Since 2003, according to the Commodity Research Bureau (CRB), the
average price of 24 agricultural raw materials on world markets has
increased by 50 percent. However, widening the time frame to the
period from 1974 to 2004, The Economist magazine found an overall decline
of 75 percent in the price of these products. In other words, only a
part of this decline has been reversed since 2003.
It is also important to evaluate on a yearly basis the factors behind
this recent price increase in order to differentiate structural
elements from those related to speculation.
Between 2002 and 2004 there was a rise in the consumption of high-protein
foods, primarily meat and milk products, by the poor in developing
countries, including China, India, and Brazil. At almost exactly the
same time, the United States dramatically increased its consumption of
ethanol, which drove up the demand for wheat.
This period of growth in demand was followed by a phase in which there
was a scarcity of supply. Between 2004 and 2006 world cereal production
dropped significantly as a result of climatic factors, whether
droughts in China and Australia or hurricanes in Central America and
the Caribbean. This decreased the world cereal reserves at a time that
consumption was on the rise.
Then in 2007 speculation emerged as the factor responsible for the
sustained increase in prices: in a climate of economic uncertainty,
many investors sought shelter in commodity funds, agricultural and
non-agricultural.
There are thus two distinct elements driving the current price
increases: one is financial; the other is the hitherto unheard of
shift in demand: the expansion of consumption in poor countries. The
former is transitory, while the latter could result in a structural
change of the flux and intensity of the trade in foods and raw materials.
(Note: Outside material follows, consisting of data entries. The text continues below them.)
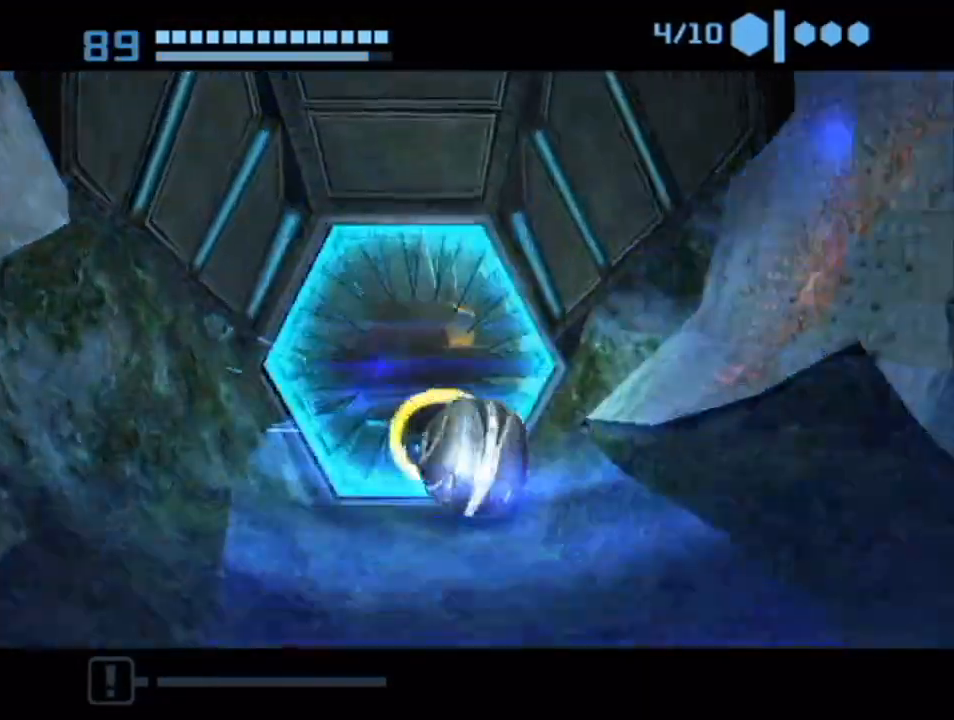
{"buttons": ["B"], "left_stick": "up", "right_stick": "center", "events": [[150, "B", "down"]]}
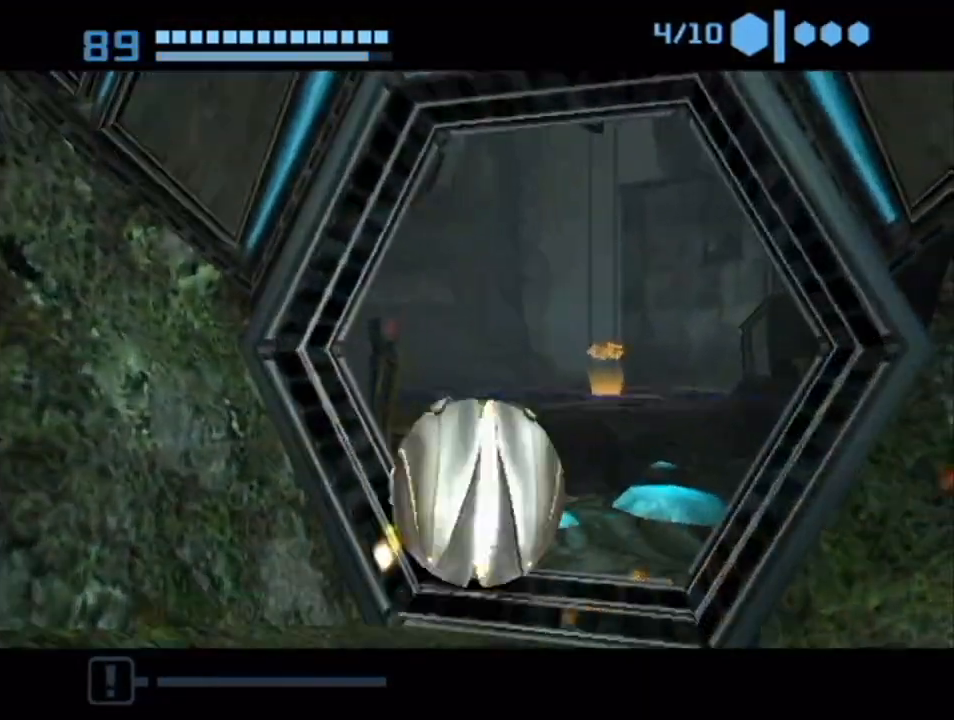
{"buttons": [], "left_stick": "up-left", "right_stick": "center", "events": [[83, "B", "up"], [133, "B", "down"], [283, "B", "up"], [333, "left_stick", "up-left"]]}
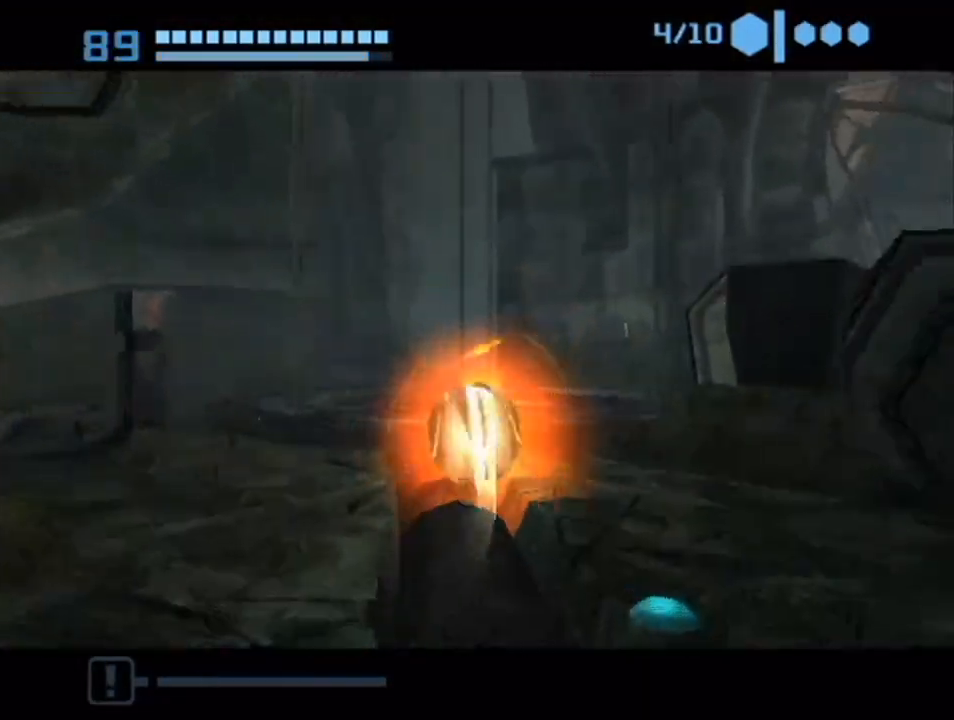
{"buttons": [], "left_stick": "up", "right_stick": "center", "events": [[50, "left_stick", "up-right"], [167, "left_stick", "up"]]}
Though these dynamics are still underway, certain lessons can already
be drawn. The first regards the risks implicit in dependence on
exports of raw materials, as Prebisch and Furtado have warned for
decades. The second is the necessity of having a counterweight to
economic policy to broaden the range of producers that benefit from
cyclical increases in the demand for food. The strengthening of small
agricultural producers and farmer cooperatives, for example, would
widen the distribution of wealth in a way that would increase the
chances of sustainable growth.
A propos, it is worth remembering that hundreds of millions of poor in
the countries of the South live in rural areas. For them, the rise in
prices is an opportunity to escape poverty, as long as they are
guaranteed a market for their goods, in addition to traditional credit
and technical assistance policies. This can be accomplished, for
example, through government purchasing of their production to form
reserves and provide meals in schools.
The current crisis is a clear refutation of the neomalthusian thesis
that agroenergy is primarily responsible for increases in commodity
prices, which minimised the considerable speculative component,
recognised even by the U.S. government, which has proposed joint action
by the Commodity Futures Trading Commission (which oversees the
futures markets for these products) and the Security Exchange
Commission (which regulates financial markets). In contrast,
agroenergy emerges from the current financial crisis as a safe haven
of real consistency and strategic continuity. Even if global demand
for commodities declines in the short term, the challenge of remaking
the energy network for the 21st century has just begun. Agroenergy can
help sustain the expansion of poor countries and usher in a new
dynamic of trade independence by industrialising biofuel crop farming
and creating bridges between family agriculture and a peak sector of
the global economy that is here to stay. (END/COPYRIGHT IPS)
(*Jose Graziano da Silva is the regional representative for Latin
America and the Caribbean at the UN Food and Agricultural Organisation.)